WORK INSTRUCTIONS: Starting at the top of the entries below, print each line exactly until the line with "På Reklam2 skriver" has been printed too.

********************

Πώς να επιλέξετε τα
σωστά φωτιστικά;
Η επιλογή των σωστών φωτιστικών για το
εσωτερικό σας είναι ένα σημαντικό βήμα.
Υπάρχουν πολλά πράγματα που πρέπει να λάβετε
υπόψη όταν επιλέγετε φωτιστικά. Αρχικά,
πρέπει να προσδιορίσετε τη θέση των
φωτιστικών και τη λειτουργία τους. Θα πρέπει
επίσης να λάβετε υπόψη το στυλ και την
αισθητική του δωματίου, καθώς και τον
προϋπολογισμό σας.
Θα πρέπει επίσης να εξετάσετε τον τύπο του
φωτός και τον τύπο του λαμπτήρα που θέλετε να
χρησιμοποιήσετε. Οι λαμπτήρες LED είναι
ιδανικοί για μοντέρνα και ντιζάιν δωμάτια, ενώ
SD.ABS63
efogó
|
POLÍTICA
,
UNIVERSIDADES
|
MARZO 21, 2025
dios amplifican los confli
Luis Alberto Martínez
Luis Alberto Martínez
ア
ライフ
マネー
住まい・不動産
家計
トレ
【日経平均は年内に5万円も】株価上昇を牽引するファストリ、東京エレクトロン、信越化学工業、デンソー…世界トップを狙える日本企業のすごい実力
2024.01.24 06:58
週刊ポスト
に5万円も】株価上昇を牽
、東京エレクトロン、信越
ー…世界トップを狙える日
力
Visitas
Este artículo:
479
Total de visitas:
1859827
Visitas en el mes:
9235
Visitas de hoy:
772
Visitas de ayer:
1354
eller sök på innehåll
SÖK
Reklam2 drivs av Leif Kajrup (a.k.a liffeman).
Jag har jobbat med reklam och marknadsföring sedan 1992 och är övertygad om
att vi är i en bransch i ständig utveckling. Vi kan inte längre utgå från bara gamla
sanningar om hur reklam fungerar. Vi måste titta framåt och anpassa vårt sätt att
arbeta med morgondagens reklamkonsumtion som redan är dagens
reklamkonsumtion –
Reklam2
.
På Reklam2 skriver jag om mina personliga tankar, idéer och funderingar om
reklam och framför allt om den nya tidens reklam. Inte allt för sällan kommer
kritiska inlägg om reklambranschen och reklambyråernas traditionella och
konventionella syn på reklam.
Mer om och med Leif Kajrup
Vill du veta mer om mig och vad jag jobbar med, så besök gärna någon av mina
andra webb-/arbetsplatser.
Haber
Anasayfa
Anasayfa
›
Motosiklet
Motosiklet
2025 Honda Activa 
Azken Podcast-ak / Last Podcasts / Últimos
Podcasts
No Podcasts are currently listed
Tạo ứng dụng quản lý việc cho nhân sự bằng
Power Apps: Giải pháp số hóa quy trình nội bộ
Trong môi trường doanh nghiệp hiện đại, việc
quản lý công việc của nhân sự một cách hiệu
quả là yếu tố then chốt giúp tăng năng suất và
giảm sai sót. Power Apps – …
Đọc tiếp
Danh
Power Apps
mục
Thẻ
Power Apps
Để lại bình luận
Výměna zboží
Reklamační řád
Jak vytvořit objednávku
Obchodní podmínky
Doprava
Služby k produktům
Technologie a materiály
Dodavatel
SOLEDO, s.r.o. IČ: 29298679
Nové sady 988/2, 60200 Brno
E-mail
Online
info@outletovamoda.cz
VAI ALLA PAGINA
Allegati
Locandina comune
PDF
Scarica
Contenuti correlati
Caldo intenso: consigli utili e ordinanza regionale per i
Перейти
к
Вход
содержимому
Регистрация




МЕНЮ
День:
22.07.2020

********************

WRITTEN RESPONSE:
Πώς να επιλέξετε τα
σωστά φωτιστικά;
Η επιλογή των σωστών φωτιστικών για το
εσωτερικό σας είναι ένα σημαντικό βήμα.
Υπάρχουν πολλά πράγματα που πρέπει να λάβετε
υπόψη όταν επιλέγετε φωτιστικά. Αρχικά,
πρέπει να προσδιορίσετε τη θέση των
φωτιστικών και τη λειτουργία τους. Θα πρέπει
επίσης να λάβετε υπόψη το στυλ και την
αισθητική του δωματίου, καθώς και τον
προϋπολογισμό σας.
Θα πρέπει επίσης να εξετάσετε τον τύπο του
φωτός και τον τύπο του λαμπτήρα που θέλετε να
χρησιμοποιήσετε. Οι λαμπτήρες LED είναι
ιδανικοί για μοντέρνα και ντιζάιν δωμάτια, ενώ
SD.ABS63
efogó
|
POLÍTICA
,
UNIVERSIDADES
|
MARZO 21, 2025
dios amplifican los confli
Luis Alberto Martínez
Luis Alberto Martínez
ア
ライフ
マネー
住まい・不動産
家計
トレ
【日経平均は年内に5万円も】株価上昇を牽引するファストリ、東京エレクトロン、信越化学工業、デンソー…世界トップを狙える日本企業のすごい実力
2024.01.24 06:58
週刊ポスト
に5万円も】株価上昇を牽
、東京エレクトロン、信越
ー…世界トップを狙える日
力
Visitas
Este artículo:
479
Total de visitas:
1859827
Visitas en el mes:
9235
Visitas de hoy:
772
Visitas de ayer:
1354
eller sök på innehåll
SÖK
Reklam2 drivs av Leif Kajrup (a.k.a liffeman).
Jag har jobbat med reklam och marknadsföring sedan 1992 och är övertygad om
att vi är i en bransch i ständig utveckling. Vi kan inte längre utgå från bara gamla
sanningar om hur reklam fungerar. Vi måste titta framåt och anpassa vårt sätt att
arbeta med morgondagens reklamkonsumtion som redan är dagens
reklamkonsumtion –
Reklam2
.
På Reklam2 skriver jag om mina personliga tankar, idéer och funderingar om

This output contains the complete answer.